OICA: This Shucking Legislature…

By Oklahoma Institute for Child Advocacy CEO Joe Dorman

We are going to “get in the weeds” this week on a rule once rigidly followed in the Oklahoma Legislature.

In prior years when a bill was cast aside, not considered in committee or not brought up in a legislative chamber, that was it – the bill was dead. This year, lawmakers are using a practice called “shucking” to resurrect ideas that failed to advance.

“Shucking” is not a typo or mispronounced dirty word. “Shucking” is a process the 2019 Oklahoma House of Representatives Legislative Manual called “a measure which has been so greatly changed from its original subject that the current language bears no relation to the original.”

Historically, lawmakers and legislative observers frown upon shucking. It is bad practice, allowing ideas to avoid public scrutiny by skipping steps in the legislative process. It makes it difficult for advocates to follow an idea when a bill is publicized by its number to identify merits and it suddenly becomes something completely different. This is confusing and frustrating for those not watching the process closely; it also costs time and money to educate citizens about the change.

In the past, only the most extreme situations when a large majority of lawmakers agreed to contend with something emergent was shucking employed, and rarely on something controversial. One example happened in 1999 when the entire Legislature agreed to appropriate emergency funds to help recover from a devastating tornado. This bipartisan effort to strip language from another bill and allocate emergency funds for aid was justified.

Another happened in 2010 on a tort reform compromise to allow for “loser pays” legislation when that portion was left out of the primary bill. A bill was shucked to complete the agreement.

This year, much of the shucking puts language into a different title of state law; normally not allowed because such an amendment is not “germane.” Amendments containing subject matter not adequately related to the subject of the measure under consideration are ruled “non-germane” and are not allowed unless two-thirds of lawmakers vote to suspend the rules. Even amendments in the same title of law can be non-germane if they are not close to the same concept as the original bill.

A bill was “shucked” last week OICA strongly supported. A good potential law was replaced with something that had nothing to do with the bill except both dealt with schools.

Advocates interested in the original bill supported the work done by the bill’s author and were caught off-guard when it was gutted with language from another bill that died earlier. “Frustration” does not adequately express our feeling over losing a bill which could help save young lives.
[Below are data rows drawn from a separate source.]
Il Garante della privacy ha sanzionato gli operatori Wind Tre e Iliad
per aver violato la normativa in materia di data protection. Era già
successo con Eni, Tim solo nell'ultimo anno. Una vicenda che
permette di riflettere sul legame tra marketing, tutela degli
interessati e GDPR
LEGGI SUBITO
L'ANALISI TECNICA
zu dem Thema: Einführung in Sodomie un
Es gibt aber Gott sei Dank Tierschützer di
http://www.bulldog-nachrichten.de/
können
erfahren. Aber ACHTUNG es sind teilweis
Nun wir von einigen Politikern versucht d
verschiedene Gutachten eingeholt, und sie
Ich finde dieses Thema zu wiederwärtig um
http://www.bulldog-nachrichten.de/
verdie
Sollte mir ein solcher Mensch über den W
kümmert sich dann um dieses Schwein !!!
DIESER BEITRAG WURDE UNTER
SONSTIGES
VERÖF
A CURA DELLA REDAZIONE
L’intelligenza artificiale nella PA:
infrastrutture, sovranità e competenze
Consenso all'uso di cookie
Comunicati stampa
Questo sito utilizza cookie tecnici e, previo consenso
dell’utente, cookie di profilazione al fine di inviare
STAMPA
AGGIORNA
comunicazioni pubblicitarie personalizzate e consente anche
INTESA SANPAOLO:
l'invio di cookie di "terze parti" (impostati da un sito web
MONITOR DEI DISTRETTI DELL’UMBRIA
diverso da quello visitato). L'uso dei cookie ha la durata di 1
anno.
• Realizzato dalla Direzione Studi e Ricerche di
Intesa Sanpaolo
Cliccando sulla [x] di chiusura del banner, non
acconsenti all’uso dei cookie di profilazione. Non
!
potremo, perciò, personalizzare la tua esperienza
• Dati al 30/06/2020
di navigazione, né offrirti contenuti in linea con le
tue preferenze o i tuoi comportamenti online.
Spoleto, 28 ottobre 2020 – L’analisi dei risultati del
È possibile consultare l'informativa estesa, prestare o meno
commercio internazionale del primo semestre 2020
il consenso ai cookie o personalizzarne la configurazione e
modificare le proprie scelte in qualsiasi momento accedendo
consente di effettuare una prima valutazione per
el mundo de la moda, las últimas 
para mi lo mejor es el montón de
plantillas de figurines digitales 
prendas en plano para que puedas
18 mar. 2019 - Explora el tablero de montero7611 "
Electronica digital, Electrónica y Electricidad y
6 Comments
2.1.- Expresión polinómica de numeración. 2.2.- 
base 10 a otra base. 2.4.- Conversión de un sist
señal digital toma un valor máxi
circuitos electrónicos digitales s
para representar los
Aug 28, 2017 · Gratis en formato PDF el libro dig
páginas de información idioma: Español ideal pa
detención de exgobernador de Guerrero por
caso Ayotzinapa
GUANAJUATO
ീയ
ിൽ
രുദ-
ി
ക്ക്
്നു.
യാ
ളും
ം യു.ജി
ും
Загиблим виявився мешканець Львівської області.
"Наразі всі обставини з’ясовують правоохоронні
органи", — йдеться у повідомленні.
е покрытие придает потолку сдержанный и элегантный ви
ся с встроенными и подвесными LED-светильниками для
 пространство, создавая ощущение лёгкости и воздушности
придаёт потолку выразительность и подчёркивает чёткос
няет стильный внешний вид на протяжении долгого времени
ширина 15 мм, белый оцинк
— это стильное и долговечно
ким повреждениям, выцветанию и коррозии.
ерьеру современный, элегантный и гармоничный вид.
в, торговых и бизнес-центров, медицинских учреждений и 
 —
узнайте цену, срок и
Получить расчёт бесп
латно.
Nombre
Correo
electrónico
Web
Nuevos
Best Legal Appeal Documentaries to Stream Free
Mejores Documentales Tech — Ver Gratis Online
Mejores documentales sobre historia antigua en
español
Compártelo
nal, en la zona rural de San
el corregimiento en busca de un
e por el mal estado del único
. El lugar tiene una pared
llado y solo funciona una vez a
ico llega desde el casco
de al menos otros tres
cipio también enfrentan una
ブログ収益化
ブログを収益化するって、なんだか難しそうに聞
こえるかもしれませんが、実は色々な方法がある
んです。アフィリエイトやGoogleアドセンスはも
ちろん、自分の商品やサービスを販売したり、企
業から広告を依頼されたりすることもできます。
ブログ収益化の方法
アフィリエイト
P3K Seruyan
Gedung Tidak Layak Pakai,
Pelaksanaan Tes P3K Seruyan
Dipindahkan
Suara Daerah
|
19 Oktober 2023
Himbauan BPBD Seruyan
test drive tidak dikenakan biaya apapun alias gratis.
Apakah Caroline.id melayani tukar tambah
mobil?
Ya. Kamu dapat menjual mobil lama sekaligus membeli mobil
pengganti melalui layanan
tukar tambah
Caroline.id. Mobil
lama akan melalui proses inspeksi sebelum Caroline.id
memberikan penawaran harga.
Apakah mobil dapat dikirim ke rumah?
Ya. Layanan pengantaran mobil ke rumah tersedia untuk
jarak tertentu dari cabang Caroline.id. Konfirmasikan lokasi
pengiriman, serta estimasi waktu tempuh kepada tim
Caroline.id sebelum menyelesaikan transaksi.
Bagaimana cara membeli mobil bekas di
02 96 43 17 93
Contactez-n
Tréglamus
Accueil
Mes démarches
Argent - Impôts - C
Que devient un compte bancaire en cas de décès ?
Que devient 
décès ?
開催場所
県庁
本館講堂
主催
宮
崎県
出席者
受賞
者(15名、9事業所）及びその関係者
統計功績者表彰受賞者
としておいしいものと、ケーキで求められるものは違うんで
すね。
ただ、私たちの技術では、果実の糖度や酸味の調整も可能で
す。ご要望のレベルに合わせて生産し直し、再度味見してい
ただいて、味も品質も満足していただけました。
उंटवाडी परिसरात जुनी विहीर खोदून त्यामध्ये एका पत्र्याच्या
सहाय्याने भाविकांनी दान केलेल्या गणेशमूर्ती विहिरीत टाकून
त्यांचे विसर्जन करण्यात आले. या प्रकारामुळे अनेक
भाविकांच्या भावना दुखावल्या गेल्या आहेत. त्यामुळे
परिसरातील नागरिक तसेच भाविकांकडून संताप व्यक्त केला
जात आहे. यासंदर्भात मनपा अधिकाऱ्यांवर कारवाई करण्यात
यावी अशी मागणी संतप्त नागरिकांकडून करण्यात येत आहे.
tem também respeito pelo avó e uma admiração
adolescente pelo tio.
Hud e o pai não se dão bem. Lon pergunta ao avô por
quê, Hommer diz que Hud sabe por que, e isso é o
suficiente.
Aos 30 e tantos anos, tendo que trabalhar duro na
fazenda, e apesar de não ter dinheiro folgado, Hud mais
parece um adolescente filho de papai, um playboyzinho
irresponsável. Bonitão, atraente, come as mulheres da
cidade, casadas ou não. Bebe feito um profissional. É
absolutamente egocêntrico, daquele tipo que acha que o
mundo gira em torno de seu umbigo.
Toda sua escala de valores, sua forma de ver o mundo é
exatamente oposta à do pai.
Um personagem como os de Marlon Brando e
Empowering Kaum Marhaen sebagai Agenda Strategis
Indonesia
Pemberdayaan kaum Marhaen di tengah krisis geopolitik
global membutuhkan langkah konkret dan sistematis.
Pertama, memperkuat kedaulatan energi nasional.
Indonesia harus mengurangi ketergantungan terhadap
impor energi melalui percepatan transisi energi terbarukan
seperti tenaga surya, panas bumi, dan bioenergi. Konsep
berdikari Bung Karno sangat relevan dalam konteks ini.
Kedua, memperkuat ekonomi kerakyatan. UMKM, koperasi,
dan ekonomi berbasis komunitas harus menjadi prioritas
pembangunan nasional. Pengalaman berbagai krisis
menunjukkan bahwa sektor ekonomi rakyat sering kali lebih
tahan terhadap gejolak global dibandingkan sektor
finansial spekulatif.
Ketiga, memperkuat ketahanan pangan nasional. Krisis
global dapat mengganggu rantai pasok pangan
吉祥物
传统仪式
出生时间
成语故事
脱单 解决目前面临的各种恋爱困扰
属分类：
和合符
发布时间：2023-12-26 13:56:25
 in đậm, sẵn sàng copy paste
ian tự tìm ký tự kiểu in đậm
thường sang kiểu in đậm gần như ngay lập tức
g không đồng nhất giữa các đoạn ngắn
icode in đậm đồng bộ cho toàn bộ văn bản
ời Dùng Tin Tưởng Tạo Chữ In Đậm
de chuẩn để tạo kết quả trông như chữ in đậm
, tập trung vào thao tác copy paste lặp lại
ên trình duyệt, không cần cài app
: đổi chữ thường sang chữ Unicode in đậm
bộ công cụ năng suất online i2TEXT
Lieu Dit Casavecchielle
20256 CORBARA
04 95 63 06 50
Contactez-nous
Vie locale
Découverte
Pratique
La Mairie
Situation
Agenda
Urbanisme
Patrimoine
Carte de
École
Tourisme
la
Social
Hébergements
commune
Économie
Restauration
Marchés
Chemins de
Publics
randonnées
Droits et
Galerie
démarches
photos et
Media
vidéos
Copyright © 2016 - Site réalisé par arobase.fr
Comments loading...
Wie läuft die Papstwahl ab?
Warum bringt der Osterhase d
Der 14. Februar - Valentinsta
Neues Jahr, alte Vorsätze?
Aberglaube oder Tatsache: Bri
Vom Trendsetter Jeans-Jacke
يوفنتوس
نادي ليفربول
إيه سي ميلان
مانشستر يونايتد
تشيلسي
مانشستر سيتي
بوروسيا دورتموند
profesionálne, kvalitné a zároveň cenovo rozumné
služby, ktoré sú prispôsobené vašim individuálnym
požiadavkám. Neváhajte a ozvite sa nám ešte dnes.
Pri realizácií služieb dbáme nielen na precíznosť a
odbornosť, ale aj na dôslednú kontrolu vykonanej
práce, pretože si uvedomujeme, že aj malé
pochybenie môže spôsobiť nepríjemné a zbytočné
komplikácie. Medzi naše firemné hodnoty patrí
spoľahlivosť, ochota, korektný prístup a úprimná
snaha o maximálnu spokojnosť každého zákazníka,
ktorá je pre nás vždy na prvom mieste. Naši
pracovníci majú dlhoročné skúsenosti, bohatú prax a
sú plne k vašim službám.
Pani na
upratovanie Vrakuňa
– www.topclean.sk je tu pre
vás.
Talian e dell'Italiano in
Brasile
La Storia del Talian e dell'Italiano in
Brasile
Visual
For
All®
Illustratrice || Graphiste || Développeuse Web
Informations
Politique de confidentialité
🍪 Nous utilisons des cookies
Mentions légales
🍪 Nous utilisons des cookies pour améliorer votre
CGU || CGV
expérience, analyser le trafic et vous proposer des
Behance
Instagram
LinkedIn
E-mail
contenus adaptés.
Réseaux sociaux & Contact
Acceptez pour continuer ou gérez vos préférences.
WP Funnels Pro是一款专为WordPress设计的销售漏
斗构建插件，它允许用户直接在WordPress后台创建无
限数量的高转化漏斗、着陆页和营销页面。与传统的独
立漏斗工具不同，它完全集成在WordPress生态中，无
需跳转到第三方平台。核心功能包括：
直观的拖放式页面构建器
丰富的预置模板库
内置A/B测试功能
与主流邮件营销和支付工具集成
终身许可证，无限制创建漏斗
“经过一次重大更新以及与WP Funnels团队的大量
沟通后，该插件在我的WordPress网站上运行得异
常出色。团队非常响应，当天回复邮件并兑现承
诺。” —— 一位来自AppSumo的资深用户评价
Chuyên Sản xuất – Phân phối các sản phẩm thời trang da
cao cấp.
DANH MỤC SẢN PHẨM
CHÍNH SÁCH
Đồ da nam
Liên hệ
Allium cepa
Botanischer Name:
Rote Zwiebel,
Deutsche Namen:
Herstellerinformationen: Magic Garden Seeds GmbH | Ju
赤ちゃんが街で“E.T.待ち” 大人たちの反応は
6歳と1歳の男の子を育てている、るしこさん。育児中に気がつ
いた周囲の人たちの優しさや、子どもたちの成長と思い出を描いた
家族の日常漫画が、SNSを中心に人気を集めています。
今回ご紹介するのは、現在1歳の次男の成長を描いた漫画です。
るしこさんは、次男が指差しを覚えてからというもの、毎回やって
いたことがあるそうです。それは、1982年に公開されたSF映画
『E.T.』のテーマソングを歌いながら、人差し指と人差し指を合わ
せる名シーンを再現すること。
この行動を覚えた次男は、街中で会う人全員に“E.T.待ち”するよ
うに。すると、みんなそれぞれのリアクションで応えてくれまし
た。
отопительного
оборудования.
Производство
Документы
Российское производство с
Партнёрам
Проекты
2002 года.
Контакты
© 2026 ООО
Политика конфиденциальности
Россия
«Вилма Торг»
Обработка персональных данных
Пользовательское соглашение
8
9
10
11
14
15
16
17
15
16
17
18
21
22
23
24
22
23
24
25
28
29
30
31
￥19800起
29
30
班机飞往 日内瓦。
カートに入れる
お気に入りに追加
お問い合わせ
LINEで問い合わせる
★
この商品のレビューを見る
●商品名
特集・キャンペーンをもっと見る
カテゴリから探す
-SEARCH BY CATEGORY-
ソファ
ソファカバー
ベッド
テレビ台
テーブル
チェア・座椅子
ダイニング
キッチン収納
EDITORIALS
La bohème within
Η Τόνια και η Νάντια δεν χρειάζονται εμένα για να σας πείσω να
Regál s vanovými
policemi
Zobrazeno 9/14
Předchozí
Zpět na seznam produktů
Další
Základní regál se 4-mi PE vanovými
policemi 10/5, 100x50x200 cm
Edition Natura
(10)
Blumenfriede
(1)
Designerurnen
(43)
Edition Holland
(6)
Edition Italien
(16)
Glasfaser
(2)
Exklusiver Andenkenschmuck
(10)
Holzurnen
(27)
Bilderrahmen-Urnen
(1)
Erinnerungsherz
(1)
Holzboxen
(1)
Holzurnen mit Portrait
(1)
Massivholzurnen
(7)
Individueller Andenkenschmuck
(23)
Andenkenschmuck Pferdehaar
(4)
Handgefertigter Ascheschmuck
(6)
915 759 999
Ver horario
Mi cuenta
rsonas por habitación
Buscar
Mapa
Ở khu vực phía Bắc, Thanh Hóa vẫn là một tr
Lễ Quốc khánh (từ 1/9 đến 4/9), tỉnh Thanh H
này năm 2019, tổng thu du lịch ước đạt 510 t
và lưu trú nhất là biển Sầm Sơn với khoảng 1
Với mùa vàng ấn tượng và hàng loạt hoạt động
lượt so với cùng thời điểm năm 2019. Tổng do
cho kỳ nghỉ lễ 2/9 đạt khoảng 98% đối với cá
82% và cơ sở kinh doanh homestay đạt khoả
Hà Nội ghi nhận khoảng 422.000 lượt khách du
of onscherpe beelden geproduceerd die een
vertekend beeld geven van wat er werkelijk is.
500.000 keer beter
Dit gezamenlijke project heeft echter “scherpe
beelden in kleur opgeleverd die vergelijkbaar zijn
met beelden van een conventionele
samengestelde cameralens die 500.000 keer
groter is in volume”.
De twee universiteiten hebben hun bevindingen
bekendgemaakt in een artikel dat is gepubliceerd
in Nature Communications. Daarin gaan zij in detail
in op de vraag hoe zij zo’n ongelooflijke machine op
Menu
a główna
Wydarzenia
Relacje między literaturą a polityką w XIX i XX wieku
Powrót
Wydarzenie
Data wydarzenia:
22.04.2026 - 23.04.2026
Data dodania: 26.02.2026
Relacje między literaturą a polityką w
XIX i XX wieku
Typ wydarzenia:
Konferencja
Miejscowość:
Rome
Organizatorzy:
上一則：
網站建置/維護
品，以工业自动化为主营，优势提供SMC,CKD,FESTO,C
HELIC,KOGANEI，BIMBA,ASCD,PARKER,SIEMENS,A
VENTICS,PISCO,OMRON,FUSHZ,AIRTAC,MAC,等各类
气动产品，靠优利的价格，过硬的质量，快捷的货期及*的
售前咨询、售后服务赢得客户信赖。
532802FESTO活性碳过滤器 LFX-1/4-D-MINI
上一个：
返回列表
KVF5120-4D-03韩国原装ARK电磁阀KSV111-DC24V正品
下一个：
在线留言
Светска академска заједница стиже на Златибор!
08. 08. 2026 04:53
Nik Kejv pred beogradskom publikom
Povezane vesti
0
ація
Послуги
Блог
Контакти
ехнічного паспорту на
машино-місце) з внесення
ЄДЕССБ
We ask lawmakers to resist the temptation to “shuck” bills with noble ideas in the rush to resurrect dead bills, worthy or not. Instead, we ask they work with each other to find bills more in line with the original concept and file a germane amendment, or work with House and Senate leaders who can file bills anytime through a relatively new process allowed under current rules.

We asked lawmakers to restore the original Emergency Action Plan language, and fortunately they did, although placing it in House Bill 1801. OICA strongly supports House Bill 1801 that will, as amended, help save students’ lives in classrooms and at sporting activities.